» Set task A:
In the text on the Consumer-First Energy Act of 2008, give again the passage from "Authorizes the President" up to and including "December 31, 2008.", substituting "lawsuits" for "civil actions".
» Set task B:
Gather every line of the records that contains the string "kern", treating uppercase and lowercase letters as distinct.

** Begin Selected text **

S. stands for Senate bill.

A bill must be passed by both the House and Senate in identical form and then be signed by the president to become law.

The bill’s title was written by its sponsor.

GovTrack’s Bill Summary

We don’t have a summary available yet.

Library of Congress Summary

The summary below was written by the Congressional Research Service, which is a nonpartisan division of the Library of Congress.


5/20/2008--Introduced.
Consumer-First Energy Act of 2008 - Amends the Internal Revenue Code to:
(1) deny major integrated oil companies (i.e., companies producing at least 500,000 barrels of crude oil daily) a tax deduction for income attributable to domestic production of oil, gas, or primary products thereof;
(2) conform tax treatment of foreign oil and gas extraction income and foreign oil related income for purposes of the foreign tax credit;
(3) impose a windfall profits tax on major integrated oil companies; and
(4) establish an Energy Independence and Security Trust Fund funded by revenues raised by the tax provisions of this Act to reduce U.S. dependence on foreign and unsustainable energy sources and reduce the risks of global warming.
Petroleum Consumer Price Gouging Protection Act - Declares it unlawful for a supplier to sell crude oil, gasoline, petroleum distillates, or biofuel at an unconscionably excessive price in an area for which the President declares that an energy emergency exists. Grants the Federal Trade Commission (FTC) authority to enforce this Act.
Authorizes the President to declare a federal energy emergency if the well-being of U.S. citizens is at risk because of a shortage or imminent shortage of adequate supplies of crude oil, gasoline, petroleum distillates, or biofuel because of: (1) a disruption in the national distribution system; or (2) significant pricing anomalies in the national energy markets for such products.
Authorizes state attorneys general to bring civil actions to enforce this Act. Sets forth civil and criminal penalties for violations.
Directs the Secretaries of Energy and the Interior to suspend acquisition of petroleum for the Strategic Petroleum Reserve until December 31, 2008.

** End Selected text **
** Begin Entries shown **

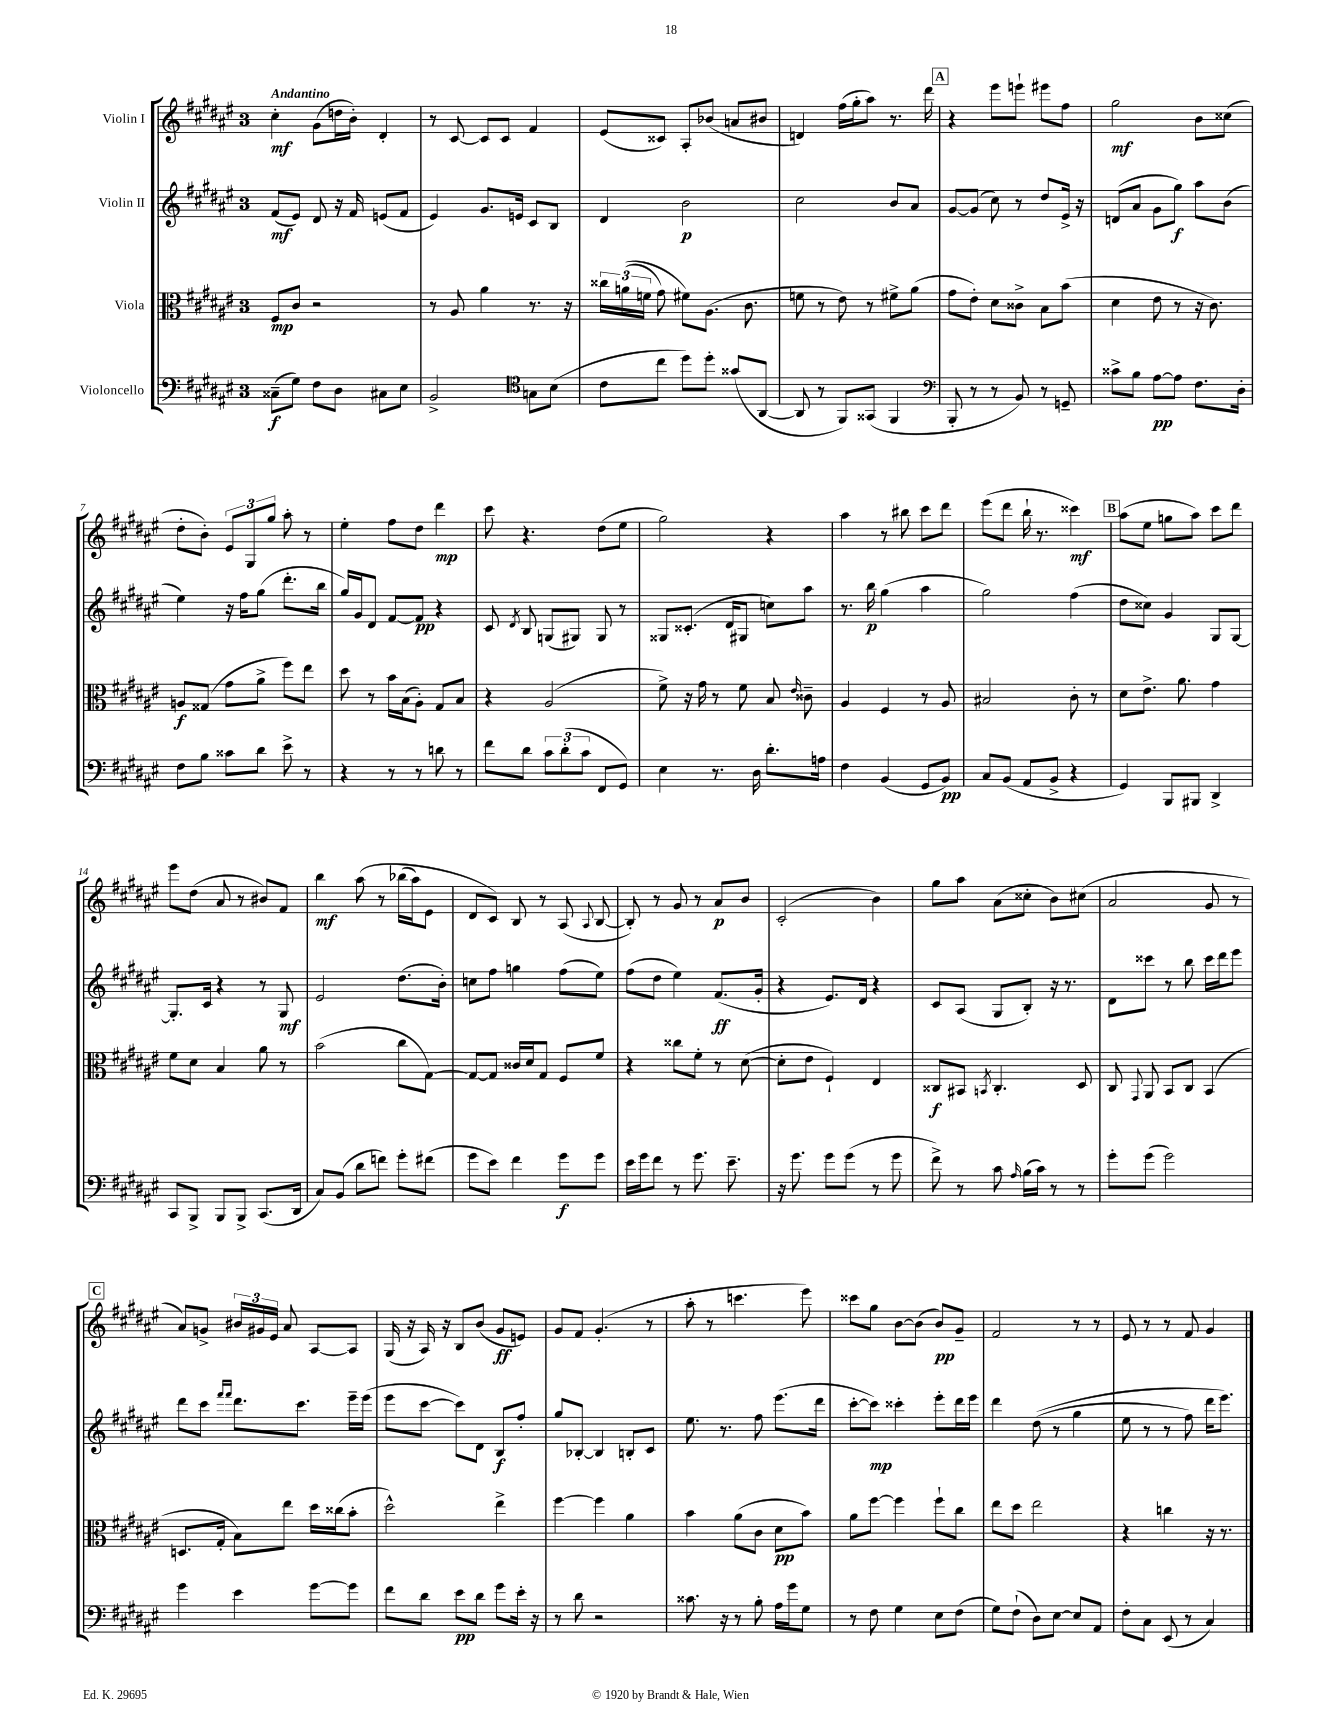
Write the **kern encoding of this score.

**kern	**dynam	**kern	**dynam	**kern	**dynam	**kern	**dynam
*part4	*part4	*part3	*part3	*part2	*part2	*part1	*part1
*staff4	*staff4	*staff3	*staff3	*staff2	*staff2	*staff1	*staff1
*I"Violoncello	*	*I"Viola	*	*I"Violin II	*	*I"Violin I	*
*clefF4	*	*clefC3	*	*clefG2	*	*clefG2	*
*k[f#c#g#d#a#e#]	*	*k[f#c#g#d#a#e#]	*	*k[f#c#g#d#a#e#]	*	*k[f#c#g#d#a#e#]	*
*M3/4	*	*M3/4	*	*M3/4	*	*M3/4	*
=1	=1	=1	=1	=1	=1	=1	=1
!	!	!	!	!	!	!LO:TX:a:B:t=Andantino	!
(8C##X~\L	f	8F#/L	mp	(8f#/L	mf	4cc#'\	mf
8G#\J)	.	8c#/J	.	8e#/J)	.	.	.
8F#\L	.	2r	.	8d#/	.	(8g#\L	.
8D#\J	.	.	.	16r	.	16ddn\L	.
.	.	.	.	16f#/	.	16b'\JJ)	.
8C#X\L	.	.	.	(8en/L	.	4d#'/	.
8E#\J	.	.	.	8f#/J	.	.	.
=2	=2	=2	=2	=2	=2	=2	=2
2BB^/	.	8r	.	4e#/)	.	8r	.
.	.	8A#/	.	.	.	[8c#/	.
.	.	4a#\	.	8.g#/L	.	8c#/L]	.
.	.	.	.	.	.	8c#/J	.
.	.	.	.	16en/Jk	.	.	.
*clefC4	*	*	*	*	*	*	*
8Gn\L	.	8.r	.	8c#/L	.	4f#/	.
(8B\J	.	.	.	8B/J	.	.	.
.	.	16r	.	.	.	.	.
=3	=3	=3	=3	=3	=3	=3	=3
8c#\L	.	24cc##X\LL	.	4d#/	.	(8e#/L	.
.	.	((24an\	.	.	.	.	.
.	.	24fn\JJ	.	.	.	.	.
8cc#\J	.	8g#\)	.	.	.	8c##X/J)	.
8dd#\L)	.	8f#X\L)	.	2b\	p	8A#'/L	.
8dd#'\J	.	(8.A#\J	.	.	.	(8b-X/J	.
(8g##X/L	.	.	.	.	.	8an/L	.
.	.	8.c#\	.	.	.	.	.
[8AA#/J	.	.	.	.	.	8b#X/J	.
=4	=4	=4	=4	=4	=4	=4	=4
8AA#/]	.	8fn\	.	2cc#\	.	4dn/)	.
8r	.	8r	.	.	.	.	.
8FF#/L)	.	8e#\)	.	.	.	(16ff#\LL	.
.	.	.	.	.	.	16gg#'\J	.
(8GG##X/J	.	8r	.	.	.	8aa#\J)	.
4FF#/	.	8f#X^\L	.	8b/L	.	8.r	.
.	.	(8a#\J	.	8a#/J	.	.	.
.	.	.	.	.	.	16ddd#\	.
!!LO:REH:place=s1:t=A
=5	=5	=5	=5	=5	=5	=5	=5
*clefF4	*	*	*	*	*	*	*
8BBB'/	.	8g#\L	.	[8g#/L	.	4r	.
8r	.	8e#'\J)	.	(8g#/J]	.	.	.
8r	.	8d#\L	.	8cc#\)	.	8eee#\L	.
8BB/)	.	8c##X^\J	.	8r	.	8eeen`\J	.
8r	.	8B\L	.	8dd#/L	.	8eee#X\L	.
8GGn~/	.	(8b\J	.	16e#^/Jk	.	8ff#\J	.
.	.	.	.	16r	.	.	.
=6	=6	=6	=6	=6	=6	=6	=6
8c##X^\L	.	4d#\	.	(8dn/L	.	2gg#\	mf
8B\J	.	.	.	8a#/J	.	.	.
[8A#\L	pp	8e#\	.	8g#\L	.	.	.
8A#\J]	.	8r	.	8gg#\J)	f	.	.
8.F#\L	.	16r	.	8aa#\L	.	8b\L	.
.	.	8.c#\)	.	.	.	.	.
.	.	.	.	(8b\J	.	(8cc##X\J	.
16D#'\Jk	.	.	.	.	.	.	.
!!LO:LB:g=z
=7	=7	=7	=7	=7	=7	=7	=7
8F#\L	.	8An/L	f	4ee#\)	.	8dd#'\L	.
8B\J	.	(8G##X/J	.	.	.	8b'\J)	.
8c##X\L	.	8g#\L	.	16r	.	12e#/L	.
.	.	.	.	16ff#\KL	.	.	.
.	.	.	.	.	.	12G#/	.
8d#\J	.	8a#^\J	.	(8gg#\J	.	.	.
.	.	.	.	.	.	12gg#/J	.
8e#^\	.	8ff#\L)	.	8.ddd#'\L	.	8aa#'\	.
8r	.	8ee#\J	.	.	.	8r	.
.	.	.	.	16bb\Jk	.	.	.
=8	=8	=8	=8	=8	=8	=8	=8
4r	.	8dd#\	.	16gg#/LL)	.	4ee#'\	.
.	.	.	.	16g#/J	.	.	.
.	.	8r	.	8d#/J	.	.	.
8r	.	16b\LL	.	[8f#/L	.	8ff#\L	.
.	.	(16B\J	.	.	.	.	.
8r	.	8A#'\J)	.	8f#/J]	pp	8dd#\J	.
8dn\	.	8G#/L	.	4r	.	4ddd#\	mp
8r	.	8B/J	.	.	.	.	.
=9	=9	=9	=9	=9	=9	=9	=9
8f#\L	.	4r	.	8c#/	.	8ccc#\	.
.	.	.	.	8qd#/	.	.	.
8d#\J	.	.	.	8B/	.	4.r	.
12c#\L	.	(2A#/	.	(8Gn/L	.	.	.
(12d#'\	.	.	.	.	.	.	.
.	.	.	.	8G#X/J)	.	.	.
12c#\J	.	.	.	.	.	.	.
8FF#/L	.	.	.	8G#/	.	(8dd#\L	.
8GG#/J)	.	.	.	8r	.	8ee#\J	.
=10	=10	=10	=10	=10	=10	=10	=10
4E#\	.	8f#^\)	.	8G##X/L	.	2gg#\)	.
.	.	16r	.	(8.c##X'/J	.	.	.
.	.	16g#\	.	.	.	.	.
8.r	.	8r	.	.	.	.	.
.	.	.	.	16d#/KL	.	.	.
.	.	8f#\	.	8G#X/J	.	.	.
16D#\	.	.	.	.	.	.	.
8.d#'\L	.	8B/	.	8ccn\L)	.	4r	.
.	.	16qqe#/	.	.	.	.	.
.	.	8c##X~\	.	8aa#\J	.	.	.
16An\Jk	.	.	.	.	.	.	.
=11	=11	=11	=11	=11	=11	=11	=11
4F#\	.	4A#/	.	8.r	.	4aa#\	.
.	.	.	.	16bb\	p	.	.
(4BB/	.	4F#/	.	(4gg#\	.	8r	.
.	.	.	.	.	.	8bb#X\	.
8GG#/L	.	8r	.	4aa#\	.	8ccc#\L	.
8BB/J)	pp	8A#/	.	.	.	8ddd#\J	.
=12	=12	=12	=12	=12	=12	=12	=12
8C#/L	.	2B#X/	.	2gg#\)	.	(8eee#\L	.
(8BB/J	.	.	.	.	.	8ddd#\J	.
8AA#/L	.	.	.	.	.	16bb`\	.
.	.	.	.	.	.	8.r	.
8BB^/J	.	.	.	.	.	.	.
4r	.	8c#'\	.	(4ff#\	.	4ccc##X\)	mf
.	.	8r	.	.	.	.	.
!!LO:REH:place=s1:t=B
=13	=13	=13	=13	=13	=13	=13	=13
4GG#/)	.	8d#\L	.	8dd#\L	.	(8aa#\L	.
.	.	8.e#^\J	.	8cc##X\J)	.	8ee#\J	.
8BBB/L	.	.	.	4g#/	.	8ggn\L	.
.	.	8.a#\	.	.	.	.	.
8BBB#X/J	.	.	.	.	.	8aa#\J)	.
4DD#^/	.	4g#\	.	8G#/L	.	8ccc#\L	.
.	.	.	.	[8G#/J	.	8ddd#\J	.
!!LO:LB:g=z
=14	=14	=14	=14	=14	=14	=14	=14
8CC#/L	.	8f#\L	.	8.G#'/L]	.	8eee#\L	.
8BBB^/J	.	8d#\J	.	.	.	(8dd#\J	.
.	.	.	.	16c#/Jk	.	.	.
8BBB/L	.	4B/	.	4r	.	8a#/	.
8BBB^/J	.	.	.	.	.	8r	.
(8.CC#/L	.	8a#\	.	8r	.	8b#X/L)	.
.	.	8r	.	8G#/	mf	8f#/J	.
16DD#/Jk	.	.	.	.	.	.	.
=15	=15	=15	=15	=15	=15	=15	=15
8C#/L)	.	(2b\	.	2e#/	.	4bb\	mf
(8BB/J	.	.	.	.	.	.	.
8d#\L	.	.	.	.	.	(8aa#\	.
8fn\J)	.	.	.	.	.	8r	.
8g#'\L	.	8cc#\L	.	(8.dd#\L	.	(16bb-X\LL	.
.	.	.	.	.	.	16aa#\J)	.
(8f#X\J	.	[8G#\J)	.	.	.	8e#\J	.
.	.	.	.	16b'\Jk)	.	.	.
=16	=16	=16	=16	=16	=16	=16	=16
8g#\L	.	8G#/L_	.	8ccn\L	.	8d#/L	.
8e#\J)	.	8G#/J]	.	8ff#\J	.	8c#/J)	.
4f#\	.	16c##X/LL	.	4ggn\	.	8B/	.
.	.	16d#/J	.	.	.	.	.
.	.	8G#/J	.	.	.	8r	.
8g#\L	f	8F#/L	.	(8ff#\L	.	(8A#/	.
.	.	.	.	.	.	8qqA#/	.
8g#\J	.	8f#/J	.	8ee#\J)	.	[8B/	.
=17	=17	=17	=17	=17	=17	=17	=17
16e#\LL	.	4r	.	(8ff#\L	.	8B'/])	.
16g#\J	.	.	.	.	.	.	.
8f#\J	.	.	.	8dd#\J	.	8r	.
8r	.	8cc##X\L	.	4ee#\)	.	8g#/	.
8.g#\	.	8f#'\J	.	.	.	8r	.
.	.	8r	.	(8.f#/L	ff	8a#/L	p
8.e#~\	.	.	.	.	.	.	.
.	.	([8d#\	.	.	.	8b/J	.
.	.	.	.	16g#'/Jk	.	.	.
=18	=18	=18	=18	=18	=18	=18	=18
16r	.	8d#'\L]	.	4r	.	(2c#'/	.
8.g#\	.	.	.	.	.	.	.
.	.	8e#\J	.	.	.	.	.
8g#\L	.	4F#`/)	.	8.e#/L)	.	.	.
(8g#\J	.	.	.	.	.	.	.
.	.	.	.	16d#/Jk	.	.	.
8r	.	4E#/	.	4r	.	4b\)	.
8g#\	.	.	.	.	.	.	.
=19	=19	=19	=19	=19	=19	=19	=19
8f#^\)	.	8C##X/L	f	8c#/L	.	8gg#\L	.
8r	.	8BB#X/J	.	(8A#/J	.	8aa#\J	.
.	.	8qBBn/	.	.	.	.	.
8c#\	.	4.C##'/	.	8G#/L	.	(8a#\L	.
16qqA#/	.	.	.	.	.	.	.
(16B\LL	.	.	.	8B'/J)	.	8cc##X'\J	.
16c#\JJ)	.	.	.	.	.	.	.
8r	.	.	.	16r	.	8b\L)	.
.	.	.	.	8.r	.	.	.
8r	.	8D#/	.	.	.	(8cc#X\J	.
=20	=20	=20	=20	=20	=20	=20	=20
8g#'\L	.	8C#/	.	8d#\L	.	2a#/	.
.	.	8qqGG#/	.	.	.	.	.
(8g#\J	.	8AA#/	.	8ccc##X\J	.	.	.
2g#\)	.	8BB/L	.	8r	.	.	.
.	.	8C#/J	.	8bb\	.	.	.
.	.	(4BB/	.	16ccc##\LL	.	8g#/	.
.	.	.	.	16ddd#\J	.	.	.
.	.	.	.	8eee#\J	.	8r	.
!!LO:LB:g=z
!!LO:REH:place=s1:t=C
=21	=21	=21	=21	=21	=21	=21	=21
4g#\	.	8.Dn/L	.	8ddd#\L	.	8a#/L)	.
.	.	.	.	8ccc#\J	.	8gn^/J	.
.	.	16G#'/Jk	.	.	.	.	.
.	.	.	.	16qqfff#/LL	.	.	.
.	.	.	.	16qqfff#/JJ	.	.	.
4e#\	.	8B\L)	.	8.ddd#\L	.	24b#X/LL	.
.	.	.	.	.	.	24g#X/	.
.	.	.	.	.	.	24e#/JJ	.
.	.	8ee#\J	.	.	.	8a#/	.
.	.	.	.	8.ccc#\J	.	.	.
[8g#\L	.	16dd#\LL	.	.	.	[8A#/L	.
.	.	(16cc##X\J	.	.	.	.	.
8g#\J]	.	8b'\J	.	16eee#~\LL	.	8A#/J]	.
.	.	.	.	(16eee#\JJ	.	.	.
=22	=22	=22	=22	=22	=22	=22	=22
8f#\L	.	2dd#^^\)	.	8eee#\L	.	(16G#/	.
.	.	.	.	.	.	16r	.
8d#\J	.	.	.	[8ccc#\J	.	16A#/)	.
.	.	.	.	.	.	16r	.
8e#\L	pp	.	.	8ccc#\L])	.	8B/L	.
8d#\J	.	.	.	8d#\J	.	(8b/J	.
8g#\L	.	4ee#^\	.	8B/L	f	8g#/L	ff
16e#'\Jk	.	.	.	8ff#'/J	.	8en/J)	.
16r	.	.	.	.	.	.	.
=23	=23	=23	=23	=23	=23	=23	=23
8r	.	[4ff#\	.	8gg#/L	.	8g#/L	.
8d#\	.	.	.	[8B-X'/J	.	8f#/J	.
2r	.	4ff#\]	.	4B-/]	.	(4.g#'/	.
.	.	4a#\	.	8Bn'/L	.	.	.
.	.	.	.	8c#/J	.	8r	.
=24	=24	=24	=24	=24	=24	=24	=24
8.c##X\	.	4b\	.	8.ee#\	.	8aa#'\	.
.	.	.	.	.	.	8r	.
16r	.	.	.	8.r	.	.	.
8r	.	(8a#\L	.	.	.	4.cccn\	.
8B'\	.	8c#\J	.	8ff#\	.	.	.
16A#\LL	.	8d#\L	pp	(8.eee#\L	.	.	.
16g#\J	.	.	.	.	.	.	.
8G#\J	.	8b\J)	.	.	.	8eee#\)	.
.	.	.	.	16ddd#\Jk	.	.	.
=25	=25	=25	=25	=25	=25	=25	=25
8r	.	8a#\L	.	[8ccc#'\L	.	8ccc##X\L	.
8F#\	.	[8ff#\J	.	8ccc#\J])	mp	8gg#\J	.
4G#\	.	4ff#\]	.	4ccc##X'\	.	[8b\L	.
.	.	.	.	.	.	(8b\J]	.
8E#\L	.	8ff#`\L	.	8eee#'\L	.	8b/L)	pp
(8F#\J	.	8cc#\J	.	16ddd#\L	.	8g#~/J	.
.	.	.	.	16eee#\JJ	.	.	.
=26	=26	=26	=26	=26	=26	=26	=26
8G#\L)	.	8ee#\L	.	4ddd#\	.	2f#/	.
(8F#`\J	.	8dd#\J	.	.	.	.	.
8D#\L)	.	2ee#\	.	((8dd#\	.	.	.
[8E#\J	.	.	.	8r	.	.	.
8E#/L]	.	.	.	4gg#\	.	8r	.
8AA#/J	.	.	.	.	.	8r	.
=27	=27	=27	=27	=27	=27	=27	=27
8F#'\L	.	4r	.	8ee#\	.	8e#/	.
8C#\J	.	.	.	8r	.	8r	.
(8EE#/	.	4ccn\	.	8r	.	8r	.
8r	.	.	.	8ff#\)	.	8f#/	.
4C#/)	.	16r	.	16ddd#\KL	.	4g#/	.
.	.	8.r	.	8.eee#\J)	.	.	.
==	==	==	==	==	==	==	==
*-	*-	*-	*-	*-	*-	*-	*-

** End Entries shown **

» Output A:
Authorizes the President to declare a federal energy emergency if the well-being of U.S. citizens is at risk because of a shortage or imminent shortage of adequate supplies of crude oil, gasoline, petroleum distillates, or biofuel because of: (1) a disruption in the national distribution system; or (2) significant pricing anomalies in the national energy markets for such products.
Authorizes state attorneys general to bring lawsuits to enforce this Act. Sets forth civil and criminal penalties for violations.
Directs the Secretaries of Energy and the Interior to suspend acquisition of petroleum for the Strategic Petroleum Reserve until December 31, 2008.

» Output B:
Write the **kern encoding of this score.
**kern	**dynam	**kern	**dynam	**kern	**dynam	**kern	**dynam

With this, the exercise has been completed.